Monday, May 12, 2014

Benched Week 43: submerged

Do you know those weeks when you get an unflattering look at yourself through other people’s eyes?  I just had one of those.  It’s not fun, seeing the mud revealed at low tide. Necessary, I suppose.  But not fun.
My search for a bench this week brought this into clearer focus for me.

When I found that I’d be in New Rochelle, NY, I did my usual Google search for a nearby park.  Finding Five Islands Park within walking distance, I then took a virtual stroll down the lane leading to it with “street view.”  The neighborhood looked a bit seedy. Once there, the walk down the busy, city street didn’t relieve my qualms.  The visual irony of this sign was not lost on me.



And the new treatment plant at the entrance to the park was less than inviting.  Nor was the aroma of sewage, mixed with the briny tang of salt marshes at low tide. 



But I’m glad I didn’t turn back.

Because I had read this place all wrong.   Beyond that point, the view changed dramatically. Like so much in life, just behind the daunting façade was a captivating experience.  Sea breezes caressed a seascape worthy of a Winslow Homer watercolor, complete with old fishermen.









Most strikingly, when I went out on the rocks to get a better shot of them, I found this submerged boat.  It lay just below the surface -- a mysterious relic.

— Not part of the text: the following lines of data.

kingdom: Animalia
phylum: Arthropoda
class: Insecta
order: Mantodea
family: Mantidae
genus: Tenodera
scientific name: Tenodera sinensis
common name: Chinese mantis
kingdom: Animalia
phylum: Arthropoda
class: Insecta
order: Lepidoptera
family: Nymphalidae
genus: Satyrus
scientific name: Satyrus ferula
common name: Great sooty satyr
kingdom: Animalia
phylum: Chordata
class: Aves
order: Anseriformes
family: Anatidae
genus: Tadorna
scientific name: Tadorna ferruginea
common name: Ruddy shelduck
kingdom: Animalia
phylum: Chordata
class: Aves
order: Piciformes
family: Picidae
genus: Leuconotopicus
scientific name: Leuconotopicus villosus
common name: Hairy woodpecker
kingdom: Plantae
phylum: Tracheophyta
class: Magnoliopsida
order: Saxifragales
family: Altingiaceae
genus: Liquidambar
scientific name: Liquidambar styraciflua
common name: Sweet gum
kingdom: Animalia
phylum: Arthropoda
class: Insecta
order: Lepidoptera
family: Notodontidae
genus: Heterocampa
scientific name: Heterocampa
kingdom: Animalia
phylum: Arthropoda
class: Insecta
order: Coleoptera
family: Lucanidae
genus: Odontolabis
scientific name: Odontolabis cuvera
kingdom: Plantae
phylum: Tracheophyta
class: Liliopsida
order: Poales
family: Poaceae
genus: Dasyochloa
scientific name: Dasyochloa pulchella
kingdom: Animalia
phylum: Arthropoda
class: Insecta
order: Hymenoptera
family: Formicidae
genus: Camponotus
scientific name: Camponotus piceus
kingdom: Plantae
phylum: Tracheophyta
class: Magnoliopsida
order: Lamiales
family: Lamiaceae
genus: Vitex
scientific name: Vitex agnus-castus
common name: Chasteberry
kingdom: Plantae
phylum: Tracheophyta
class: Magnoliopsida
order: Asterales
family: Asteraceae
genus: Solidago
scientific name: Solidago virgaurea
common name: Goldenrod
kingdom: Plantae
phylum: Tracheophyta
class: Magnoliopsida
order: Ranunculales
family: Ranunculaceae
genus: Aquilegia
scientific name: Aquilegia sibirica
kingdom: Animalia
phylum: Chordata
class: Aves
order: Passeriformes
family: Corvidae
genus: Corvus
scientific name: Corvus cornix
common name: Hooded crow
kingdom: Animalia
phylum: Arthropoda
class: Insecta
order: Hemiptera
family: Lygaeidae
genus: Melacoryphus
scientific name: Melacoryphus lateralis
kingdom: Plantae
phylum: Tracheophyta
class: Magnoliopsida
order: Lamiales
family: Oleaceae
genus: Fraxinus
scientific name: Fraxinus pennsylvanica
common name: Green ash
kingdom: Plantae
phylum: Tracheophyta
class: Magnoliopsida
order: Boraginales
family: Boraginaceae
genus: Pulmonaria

And behind this, in another sense, was a story of how it got there – one most likely forgotten, not unlike the little known fact that these New York harbors were once a prodigious oyster bed.



I kept wondering about that boat.  After a while, I approached two of the old men and asked them if they knew how it got there.  “You mean the one that ran aground last week?” the one replied.  I said this one was much older and pointed in its direction. But he was more interested in telling me about the recent incident.  “Yeah,” he went on.  “Some guy who didn’t know the water.  They think it’s easy, coming in here.  But it’s not. What they oughtta do is scope it out at low tide.  Then they’d know how to navigate.”

Spoken with the wisdom of a salty sea dog.  And it did make me feel better about last week.  Low tide does, indeed, have its purpose.  Knowing the mud is the only way not to get stuck in it.